Shapiro like steps reveals molecular nanomagnets' spin dynamics

TL;DR

This paper introduces a method to detect the spin dynamics of a molecular nanomagnet by observing Shapiro-like steps in the Josephson junction's I-V characteristic, which are controlled by magnetic field parameters.

Contribution

It presents a novel approach to probe spin nutation in molecular nanomagnets using Josephson junctions and identifies the relationship between spin parameters and observable electrical features.

Findings

Shapiro-like steps appear in the I-V characteristic due to spin nutation.

Step widths and heights depend on nutation frequency and amplitude.

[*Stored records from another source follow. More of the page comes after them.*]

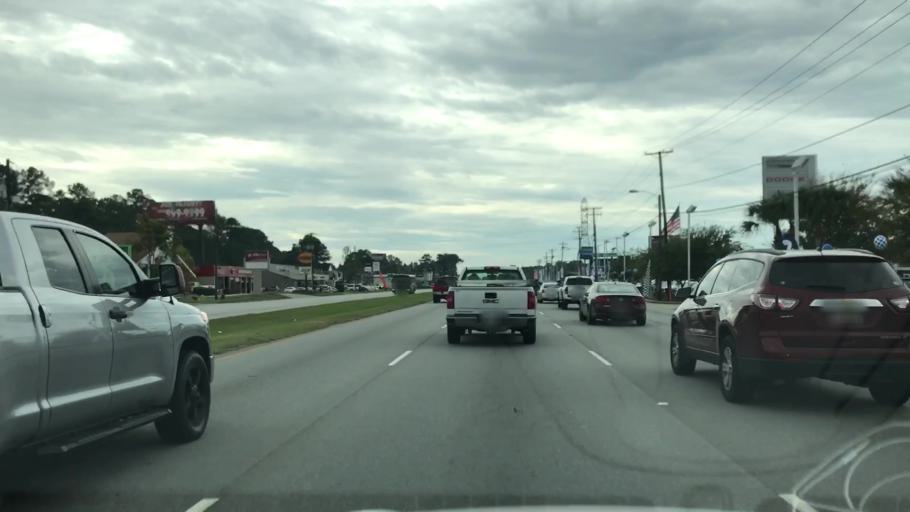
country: US
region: South Carolina
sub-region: Berkeley County
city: Goose Creek
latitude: 32.9599
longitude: -80.0434
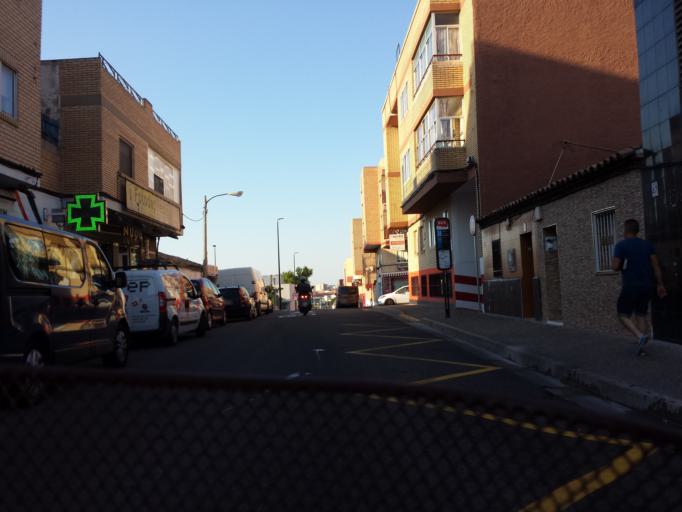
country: ES
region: Aragon
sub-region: Provincia de Zaragoza
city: Oliver-Valdefierro, Oliver, Valdefierro
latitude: 41.6404
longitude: -0.9291
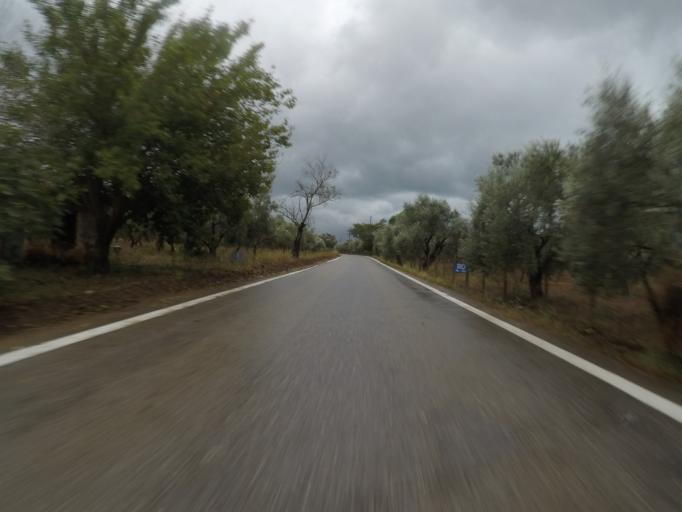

Magnetic fields tune the spin nutation parameters.

Abstract

We present an accurate way to detect spin dynamics of a nutating molecular nanomagnet by inserting it in a tunnel Josephson junction and studying the current voltage (I-V) characteristic. The spin nutation of the molecular nanomagnet is generated by applying two circularly polarized magnetic fields. We demonstrate that modulation of the Josephson current by the nutation of the molecular nanomagnet's spin appears as a stepwise structure like Shapiro steps in the I-V characteristic of the junction. Width and heights of these Shapiro-like steps are determined by two parameters of the spin nutation, frequency and amplitude of the nutation, which are simply tuned by the applied magnetic fields.